RECORDS FOR PROCESSING:

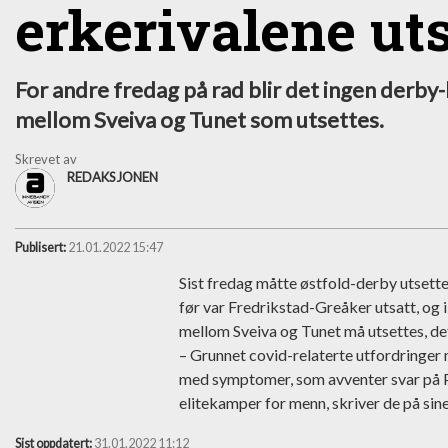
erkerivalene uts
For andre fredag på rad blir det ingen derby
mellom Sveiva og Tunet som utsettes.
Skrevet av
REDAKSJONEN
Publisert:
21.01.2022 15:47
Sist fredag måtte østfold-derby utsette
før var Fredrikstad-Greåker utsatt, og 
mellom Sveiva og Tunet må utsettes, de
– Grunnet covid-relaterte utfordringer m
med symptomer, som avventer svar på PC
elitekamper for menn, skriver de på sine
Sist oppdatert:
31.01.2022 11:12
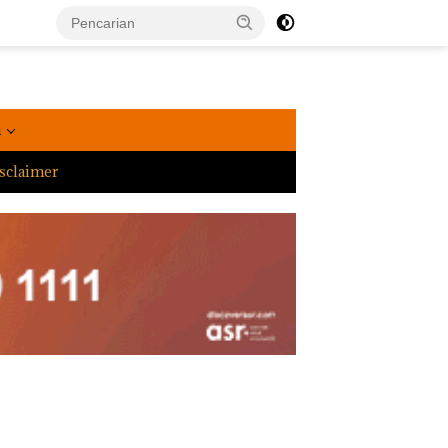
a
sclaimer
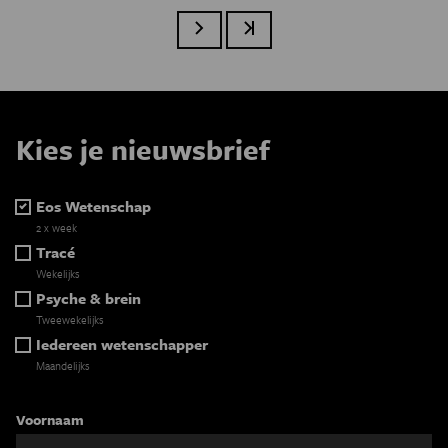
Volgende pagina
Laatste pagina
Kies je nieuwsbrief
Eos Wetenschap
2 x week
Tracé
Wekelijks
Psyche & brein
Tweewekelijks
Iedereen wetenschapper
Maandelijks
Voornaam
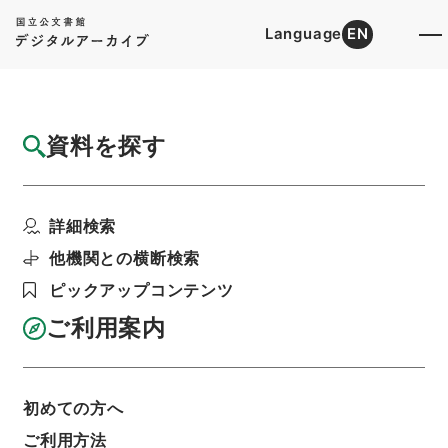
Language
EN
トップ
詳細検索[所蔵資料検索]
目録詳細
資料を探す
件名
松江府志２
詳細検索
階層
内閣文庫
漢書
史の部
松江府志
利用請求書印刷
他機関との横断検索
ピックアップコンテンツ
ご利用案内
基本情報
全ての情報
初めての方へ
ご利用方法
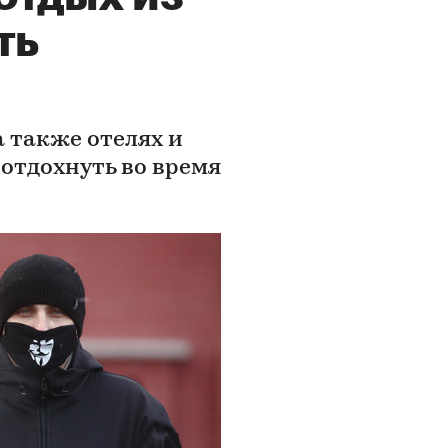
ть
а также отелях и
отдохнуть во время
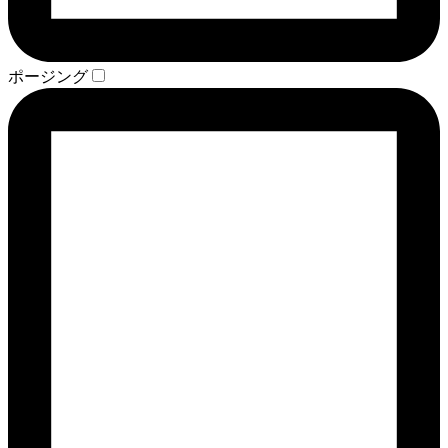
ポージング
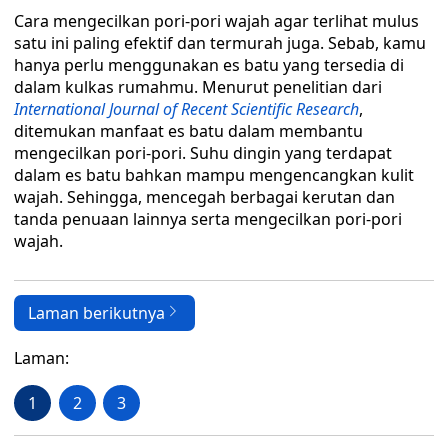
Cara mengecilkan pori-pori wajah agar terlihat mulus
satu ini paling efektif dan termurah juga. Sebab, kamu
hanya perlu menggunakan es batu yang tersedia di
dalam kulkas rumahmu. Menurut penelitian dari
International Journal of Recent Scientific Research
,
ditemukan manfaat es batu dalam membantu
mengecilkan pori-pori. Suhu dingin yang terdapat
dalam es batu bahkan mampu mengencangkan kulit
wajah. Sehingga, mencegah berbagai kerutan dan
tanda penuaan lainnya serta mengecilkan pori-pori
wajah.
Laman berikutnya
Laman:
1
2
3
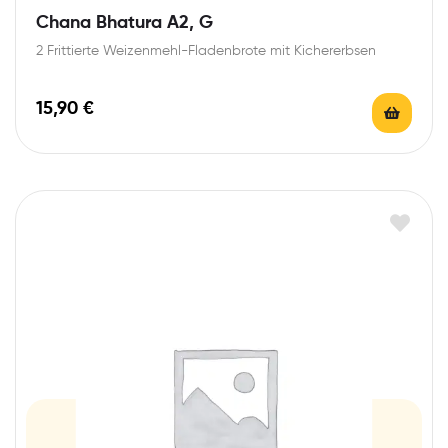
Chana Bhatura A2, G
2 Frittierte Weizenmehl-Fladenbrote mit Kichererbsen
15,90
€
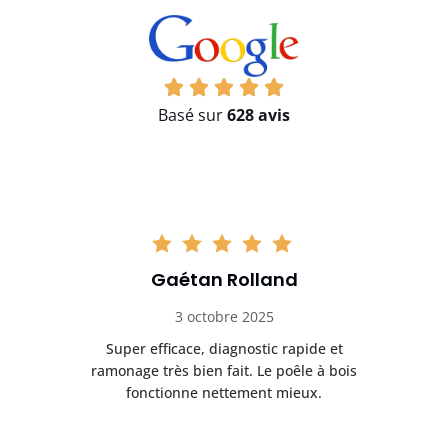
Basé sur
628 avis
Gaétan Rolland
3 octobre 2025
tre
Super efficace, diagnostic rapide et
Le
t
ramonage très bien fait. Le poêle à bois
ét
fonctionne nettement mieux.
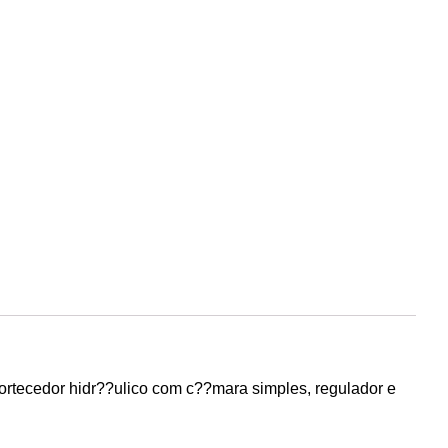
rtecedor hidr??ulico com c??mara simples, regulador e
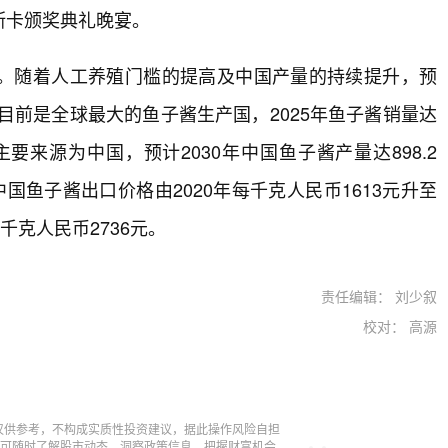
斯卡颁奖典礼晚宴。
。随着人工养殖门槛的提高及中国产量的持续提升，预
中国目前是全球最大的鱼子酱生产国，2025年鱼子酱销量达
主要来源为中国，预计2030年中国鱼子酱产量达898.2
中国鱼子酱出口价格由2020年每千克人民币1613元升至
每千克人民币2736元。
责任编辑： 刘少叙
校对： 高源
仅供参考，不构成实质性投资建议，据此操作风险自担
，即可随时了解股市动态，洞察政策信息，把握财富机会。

EXERCISE OBJECTIVE: Please restate exactly the lines from the one containing "Chana Bhatura A2, G" down to the end of the material, both ends kept, and do not include the pictures.

COMPLETED TASK:
Chana Bhatura A2, G
2 Frittierte Weizenmehl-Fladenbrote mit Kichererbsen
15,90
€
Basé sur
628 avis
Gaétan Rolland
3 octobre 2025
tre
Super efficace, diagnostic rapide et
Le
t
ramonage très bien fait. Le poêle à bois
ét
fonctionne nettement mieux.
rtecedor hidr??ulico com c??mara simples, regulador e
斯卡颁奖典礼晚宴。
。随着人工养殖门槛的提高及中国产量的持续提升，预
中国目前是全球最大的鱼子酱生产国，2025年鱼子酱销量达
主要来源为中国，预计2030年中国鱼子酱产量达898.2
中国鱼子酱出口价格由2020年每千克人民币1613元升至
每千克人民币2736元。
责任编辑： 刘少叙
校对： 高源
仅供参考，不构成实质性投资建议，据此操作风险自担
，即可随时了解股市动态，洞察政策信息，把握财富机会。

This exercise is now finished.